Nevertheless despite this favourable confluence of factors which augur well, the author is aware that India remains a deeply unequal country, in which the material gains of the recent past have yet to reach the overwhelming majority of people at the bottom of the social pyramid. Therefore to enable Indian democracy, which is a national necessity rather than luxury as is often contended, it’s necessary to empower the socio-economically disadvantaged by facilitating their access to bank credit, the English language, IT and computers and involve them with the emerging global economy, argues Nilekani.
Commendably, the author acknowledges that the prerequisite of empowering the masses to access new opportunities crystallised by the favourable confluence of global factors and changing mindsets, is reform of the education system, reviving the country’s crumbling cities to ready them for imminent urbanisation, and simultaneously improving rural-urban connectivity which will revive Indian agriculture and catalyse the emergence of a free national market for goods and services.

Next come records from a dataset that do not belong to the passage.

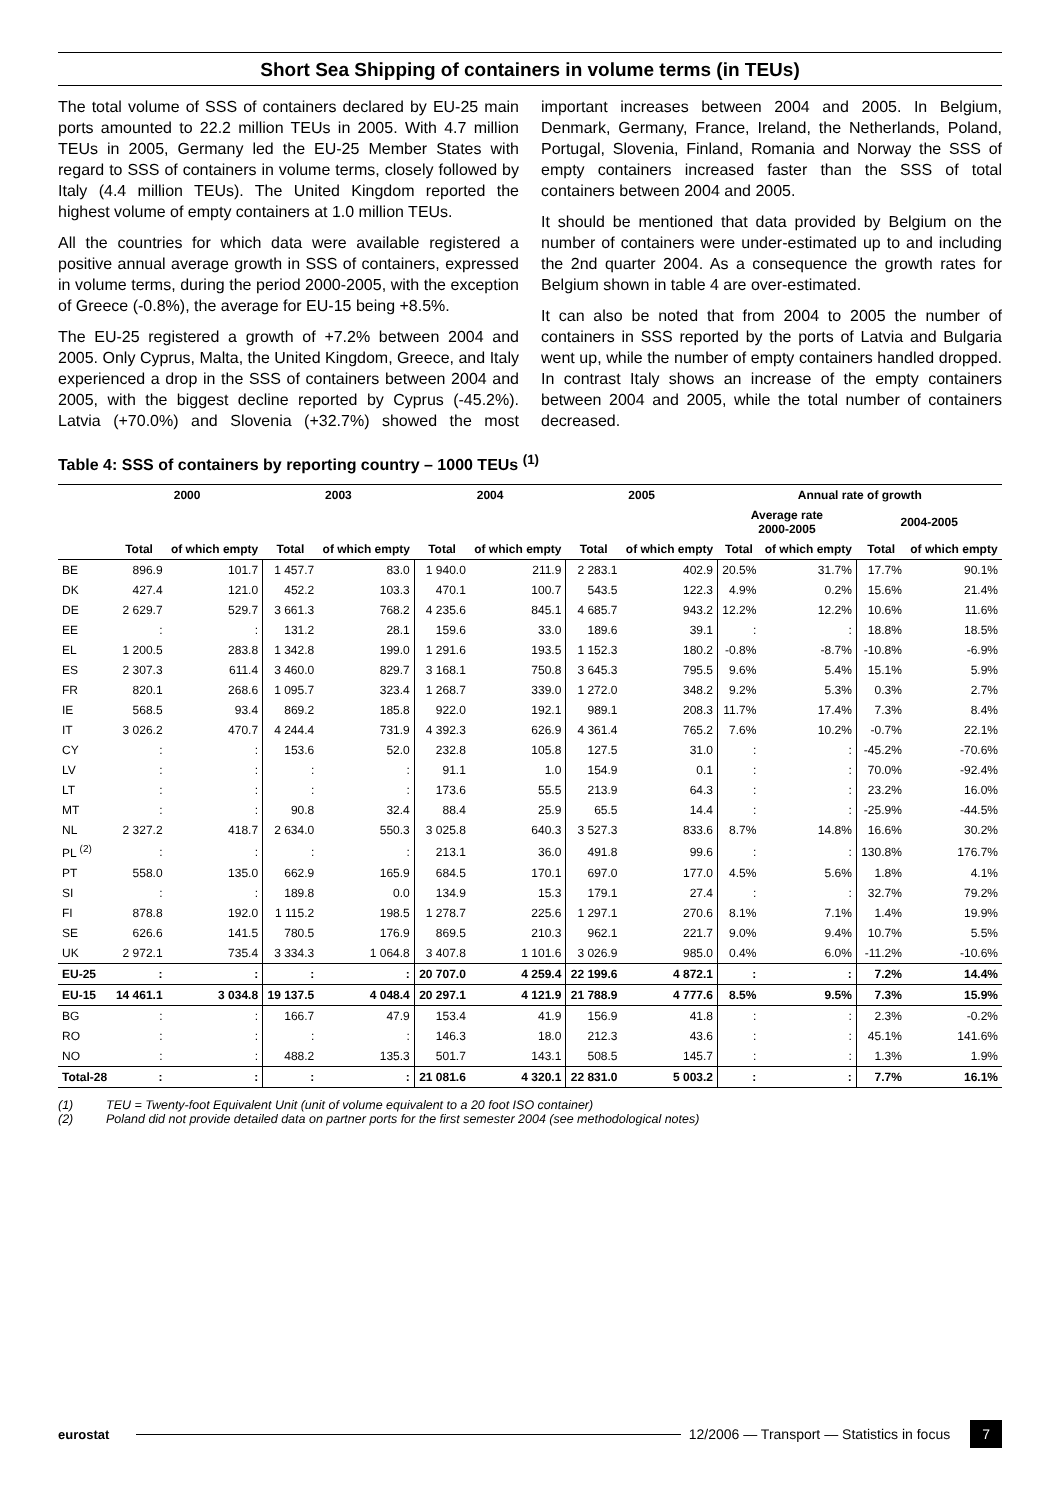Short Sea Shipping of containers in volume terms (in TEUs)
The total volume of SSS of containers declared by EU-25 main ports amounted to 22.2 million TEUs in 2005. With 4.7 million TEUs in 2005, Germany led the EU-25 Member States with regard to SSS of containers in volume terms, closely followed by Italy (4.4 million TEUs). The United Kingdom reported the highest volume of empty containers at 1.0 million TEUs.
All the countries for which data were available registered a positive annual average growth in SSS of containers, expressed in volume terms, during the period 2000-2005, with the exception of Greece (-0.8%), the average for EU-15 being +8.5%.
The EU-25 registered a growth of +7.2% between 2004 and 2005. Only Cyprus, Malta, the United Kingdom, Greece, and Italy experienced a drop in the SSS of containers between 2004 and 2005, with the biggest decline reported by Cyprus (-45.2%). Latvia (+70.0%) and Slovenia (+32.7%) showed the most important increases between 2004 and 2005. In Belgium, Denmark, Germany, France, Ireland, the Netherlands, Poland, Portugal, Slovenia, Finland, Romania and Norway the SSS of empty containers increased faster than the SSS of total containers between 2004 and 2005.
It should be mentioned that data provided by Belgium on the number of containers were under-estimated up to and including the 2nd quarter 2004. As a consequence the growth rates for Belgium shown in table 4 are over-estimated.
It can also be noted that from 2004 to 2005 the number of containers in SSS reported by the ports of Latvia and Bulgaria went up, while the number of empty containers handled dropped. In contrast Italy shows an increase of the empty containers between 2004 and 2005, while the total number of containers decreased.
Table 4: SSS of containers by reporting country – 1000 TEUs <sup>(1)</sup>
| | 2000 | | 2003 | | 2004 | | 2005 | | Annual rate of growth | | | |
| --- | --- | --- | --- | --- | --- | --- | --- | --- | --- | --- | --- | --- |
| | | | | | | | | | Average rate 2000-2005 | | 2004-2005 | |
| | Total | of which empty | Total | of which empty | Total | of which empty | Total | of which empty | Total | of which empty | Total | of which empty |
| BE | 896.9 | 101.7 | 1 457.7 | 83.0 | 1 940.0 | 211.9 | 2 283.1 | 402.9 | 20.5% | 31.7% | 17.7% | 90.1% |
| DK | 427.4 | 121.0 | 452.2 | 103.3 | 470.1 | 100.7 | 543.5 | 122.3 | 4.9% | 0.2% | 15.6% | 21.4% |
| DE | 2 629.7 | 529.7 | 3 661.3 | 768.2 | 4 235.6 | 845.1 | 4 685.7 | 943.2 | 12.2% | 12.2% | 10.6% | 11.6% |
| EE | : | : | 131.2 | 28.1 | 159.6 | 33.0 | 189.6 | 39.1 | : | : | 18.8% | 18.5% |
| EL | 1 200.5 | 283.8 | 1 342.8 | 199.0 | 1 291.6 | 193.5 | 1 152.3 | 180.2 | -0.8% | -8.7% | -10.8% | -6.9% |
| ES | 2 307.3 | 611.4 | 3 460.0 | 829.7 | 3 168.1 | 750.8 | 3 645.3 | 795.5 | 9.6% | 5.4% | 15.1% | 5.9% |
| FR | 820.1 | 268.6 | 1 095.7 | 323.4 | 1 268.7 | 339.0 | 1 272.0 | 348.2 | 9.2% | 5.3% | 0.3% | 2.7% |
| IE | 568.5 | 93.4 | 869.2 | 185.8 | 922.0 | 192.1 | 989.1 | 208.3 | 11.7% | 17.4% | 7.3% | 8.4% |
| IT | 3 026.2 | 470.7 | 4 244.4 | 731.9 | 4 392.3 | 626.9 | 4 361.4 | 765.2 | 7.6% | 10.2% | -0.7% | 22.1% |
| CY | : | : | 153.6 | 52.0 | 232.8 | 105.8 | 127.5 | 31.0 | : | : | -45.2% | -70.6% |
| LV | : | : | : | : | 91.1 | 1.0 | 154.9 | 0.1 | : | : | 70.0% | -92.4% |
| LT | : | : | : | : | 173.6 | 55.5 | 213.9 | 64.3 | : | : | 23.2% | 16.0% |
| MT | : | : | 90.8 | 32.4 | 88.4 | 25.9 | 65.5 | 14.4 | : | : | -25.9% | -44.5% |
| NL | 2 327.2 | 418.7 | 2 634.0 | 550.3 | 3 025.8 | 640.3 | 3 527.3 | 833.6 | 8.7% | 14.8% | 16.6% | 30.2% |
| PL <sup>(2)</sup> | : | : | : | : | 213.1 | 36.0 | 491.8 | 99.6 | : | : | 130.8% | 176.7% |
| PT | 558.0 | 135.0 | 662.9 | 165.9 | 684.5 | 170.1 | 697.0 | 177.0 | 4.5% | 5.6% | 1.8% | 4.1% |
| SI | : | : | 189.8 | 0.0 | 134.9 | 15.3 | 179.1 | 27.4 | : | : | 32.7% | 79.2% |
| FI | 878.8 | 192.0 | 1 115.2 | 198.5 | 1 278.7 | 225.6 | 1 297.1 | 270.6 | 8.1% | 7.1% | 1.4% | 19.9% |
| SE | 626.6 | 141.5 | 780.5 | 176.9 | 869.5 | 210.3 | 962.1 | 221.7 | 9.0% | 9.4% | 10.7% | 5.5% |
| UK | 2 972.1 | 735.4 | 3 334.3 | 1 064.8 | 3 407.8 | 1 101.6 | 3 026.9 | 985.0 | 0.4% | 6.0% | -11.2% | -10.6% |
| EU-25 | : | : | : | : | 20 707.0 | 4 259.4 | 22 199.6 | 4 872.1 | : | : | 7.2% | 14.4% |
| EU-15 | 14 461.1 | 3 034.8 | 19 137.5 | 4 048.4 | 20 297.1 | 4 121.9 | 21 788.9 | 4 777.6 | 8.5% | 9.5% | 7.3% | 15.9% |
| BG | : | : | 166.7 | 47.9 | 153.4 | 41.9 | 156.9 | 41.8 | : | : | 2.3% | -0.2% |
| RO | : | : | : | : | 146.3 | 18.0 | 212.3 | 43.6 | : | : | 45.1% | 141.6% |
| NO | : | : | 488.2 | 135.3 | 501.7 | 143.1 | 508.5 | 145.7 | : | : | 1.3% | 1.9% |
| Total-28 | : | : | : | : | 21 081.6 | 4 320.1 | 22 831.0 | 5 003.2 | : | : | 7.7% | 16.1% |
(1) TEU = Twenty-foot Equivalent Unit (unit of volume equivalent to a 20 foot ISO container)
(2) Poland did not provide detailed data on partner ports for the first semester 2004 (see methodological notes)
eurostat
12/2006 — Transport — Statistics in focus
7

Unfortunately in opting for a comprehensive diagnosis of contemporary India and writing a prescription for it, Nilekani has sacrificed depth for width. Clearly, the best chapters in this book are those in which he discusses the impact and possibilities of the on-going IT and ITES revolution in India, and the rapid decline of the country’s urban habitats, given the author’s hands-on experience of the IT industry and civic development issues (as chairman of the Bangalore Agenda Task Force). In the rest of this ambitious national development blueprint, Nilekani merely skims the surface of the country’s complex problems, offering hurried and unoriginal solutions. Moreover given the huge ground he has to cover, sectoral omissions in the book — the role of the media and the judiciary in reshaping public opinion — indicate poor understanding of cause and effect.

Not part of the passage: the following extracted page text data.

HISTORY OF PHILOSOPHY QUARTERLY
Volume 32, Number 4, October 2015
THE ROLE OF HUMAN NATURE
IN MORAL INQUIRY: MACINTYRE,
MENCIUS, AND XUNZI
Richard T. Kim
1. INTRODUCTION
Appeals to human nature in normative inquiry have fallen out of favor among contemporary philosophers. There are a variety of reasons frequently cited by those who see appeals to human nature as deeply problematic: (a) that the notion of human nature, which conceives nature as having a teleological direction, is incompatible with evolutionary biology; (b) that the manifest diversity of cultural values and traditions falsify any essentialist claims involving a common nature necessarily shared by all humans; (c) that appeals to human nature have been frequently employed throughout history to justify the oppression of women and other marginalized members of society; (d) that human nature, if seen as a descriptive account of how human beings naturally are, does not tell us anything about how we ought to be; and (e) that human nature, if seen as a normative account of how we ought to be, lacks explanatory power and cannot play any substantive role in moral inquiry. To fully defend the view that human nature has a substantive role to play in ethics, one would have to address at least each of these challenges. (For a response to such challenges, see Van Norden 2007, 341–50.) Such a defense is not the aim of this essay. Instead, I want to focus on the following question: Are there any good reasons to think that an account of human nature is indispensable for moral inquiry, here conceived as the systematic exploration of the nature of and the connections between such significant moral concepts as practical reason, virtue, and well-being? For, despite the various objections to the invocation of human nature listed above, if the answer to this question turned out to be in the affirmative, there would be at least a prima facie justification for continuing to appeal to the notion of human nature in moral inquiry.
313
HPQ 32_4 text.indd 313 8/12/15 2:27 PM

Regretably, as evidenced by the easy access he has to the high and mighty, Nilekani has been co-opted into the me-first establishment which has made a dreadful mess of national development priorities. His heroes are has-been economists and politicians who were the architects of the licence-permit-quota regime which wiped out the modest standard of living hopes of an entire generation of midnight’s children. But with Lois Lane-like naivete, Nilekani seems unaware that Dr. Manmohan Singh and Montek Singh Ahluwalia (“impeccable credentials as a reformer”) among others, have all slipped into the nearest phone booths for quick personality changes to emerge as the supermen of the new, liberalised Indian economy.

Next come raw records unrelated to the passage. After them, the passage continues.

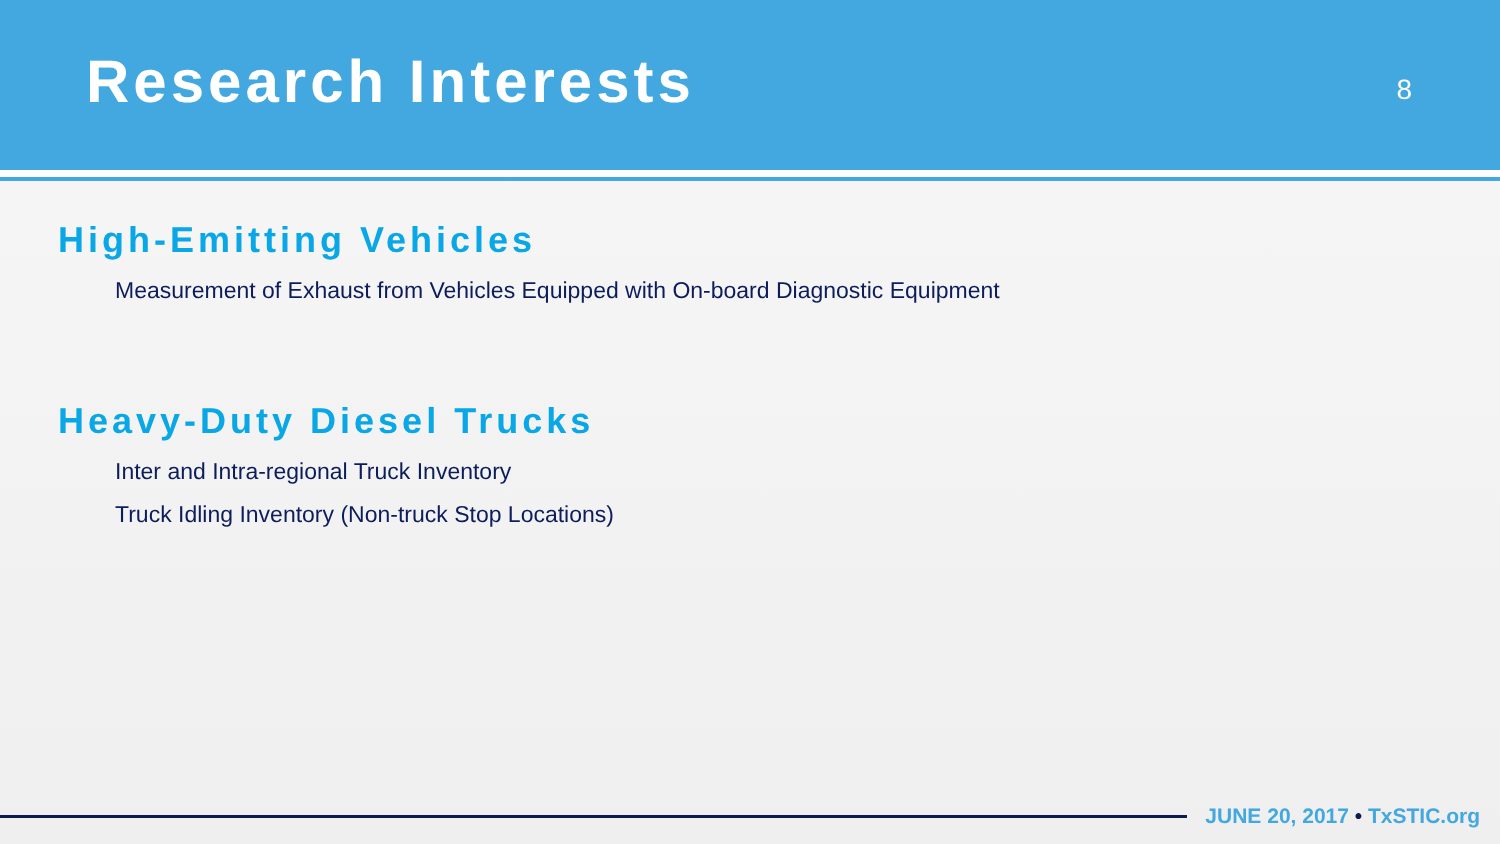Research Interests
8
High-Emitting Vehicles
Measurement of Exhaust from Vehicles Equipped with On-board Diagnostic Equipment
Heavy-Duty Diesel Trucks
Inter and Intra-regional Truck Inventory
Truck Idling Inventory (Non-truck Stop Locations)
JUNE 20, 2017 • TxSTIC.org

And even though Nilekani mentions the great and truly generous American businessmen-philanthropists Bill Gates and Warren Buffet, he is silent about the social responsibilities of business, particularly about the obligation of the country’s IT tycoons to inspire public confidence in the democratic system by practising American-style philanthropy. One would have to search hard to find a public library, free school, college or hospital endowed by the hard-faced leaders of the tax-exempt IT industry.
After reading this book which alas, is doomed to disappear from the public consciousness as just another prescriptive tome, I believe there is a socially beneficial book which will endure, inside Nilekani. But it has to be about how he and his co-founders built Infosys Technologies step by step, contract by contract into a great institution while confronting and overcoming the socio-economic problems and constraints detailed in Imagining India.